Login to the cluster

  1. Run goma_auth login.

    Note

    The previously supported --no-browser flag, which did an Out-of-Band auth flow, no longer works after 2022-10-03. If you're running goma_auth login over SSH, it will print instructions for port-forwarding.

  2. Accept the PII notice.

  3. Log in with your Google (company, GSuite) account.

This has worked when

There is a Successfully logged in as foo@example.com.

Check your authentication at any time:

Bash
goma_auth info

... and you should see logged in as foo@example.com if you are authenticated.

Ensure the compiler-proxy is running with your changes loaded

Inside the command shell where your environment variables are set, run goma_ctl restart.

This has worked when

It prints that it succeeded and you can open http://localhost:8088 in your browser.

Troubleshooting

Authentication

The Goma remoteexec proxy needs to be able to verify your OAuth2 credentials, even if you're running everything on the same host.
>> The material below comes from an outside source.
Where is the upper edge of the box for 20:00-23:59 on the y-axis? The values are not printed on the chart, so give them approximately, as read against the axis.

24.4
If you're running the proxy locally for development, you need to ensure that it has access to a GCP service account or user account to do this. For example, to use your GCP user account:

  1. Run gcloud auth login
  2. Set GOOGLE_APPLICATION_CREDENTIALS=$HOME/.config/gcloud/legacy_credentials/foo@example.com when running remoteexec_proxy.

compiler binary hash mismatch errors

If you see compiler binary hash mismatch errors, then the remoteexec proxy (the Goma server) was configured with a set of toolchains that does not include those needed by your Chromium checkout. This usually happens after Google releases a new set of toolchains and you've updated to a very new commit requiring those toolchains.
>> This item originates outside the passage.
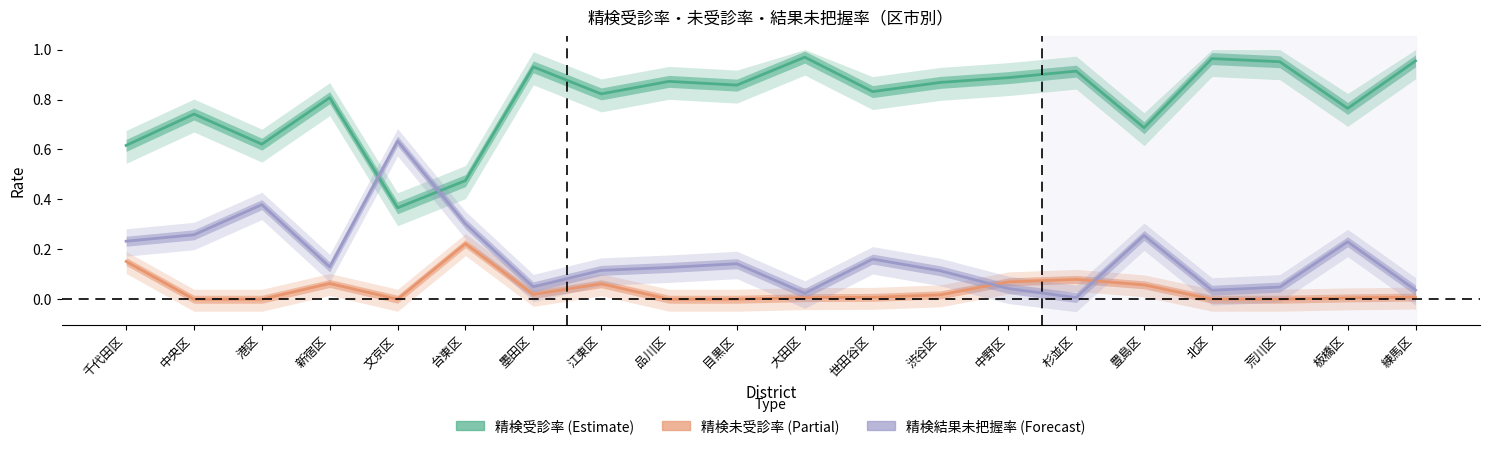

The value of 精検未受診率 at 大田区 is 0.0. True or false?

True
After a toolchain update, EngFlow builds new container images and updates the configuration of the Goma service. We start this process soon after toolchains are released, and it is ordinarily completed within a day. Please ask questions on Slack or alert our on-call engineer to expedite. Once the service is updated, you shouldn't need to take any other action.

Run a small build

Run autoninja -C out/Default base_unittests again and observe running/completed actions at http://localhost:8088.

This has worked when

autoninja -C out/Default base_unittests succeeds, and ./out/Default/base_unittests{.exe} is executable.
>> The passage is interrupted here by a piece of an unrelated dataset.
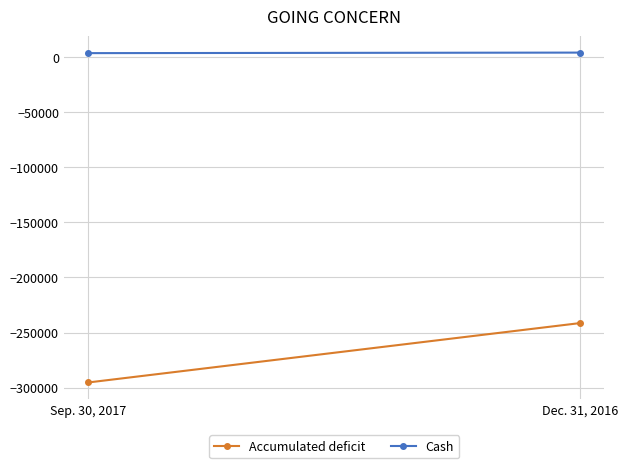

The value of Accumulated deficit at Sep. 30, 2017 is -295273. True or false?

True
You can see results at http://localhost:8088. This is served by the Goma compiler proxy started with goma_ctl.

Now you can enjoy a fast, full remotely-executed build when running autoninja -C out/Default chrome.

Optimize your day-to-day workflow

  1. (one-time) Set the environment variables mentioned above into your user-profile shell-configuration files or otherwise (for example https://direnv.net if you want to source-control them).

    Bash
    export GOMA_SERVER_HOST={cluster-name}.goma.engflow.com
    export GOMA_PROVIDE_INFO=true
    
  2. (every time you want to build) ensure the local compiler-proxy is running and configured:

    Bash
    goma_ctl restart
    

How-to: only use remote execution

By default, Goma runs each action both locally and remotely, taking the result from the action that finishes first. This can mask problems with remote execution, since the local actions will still succeed.

To force remote execution only, set the following environment variables:

Bash
GOMA_USE_LOCAL=false
GOMA_FALLBACK=false

See above for explanation. Actions that can only run locally (like linking) will still run locally.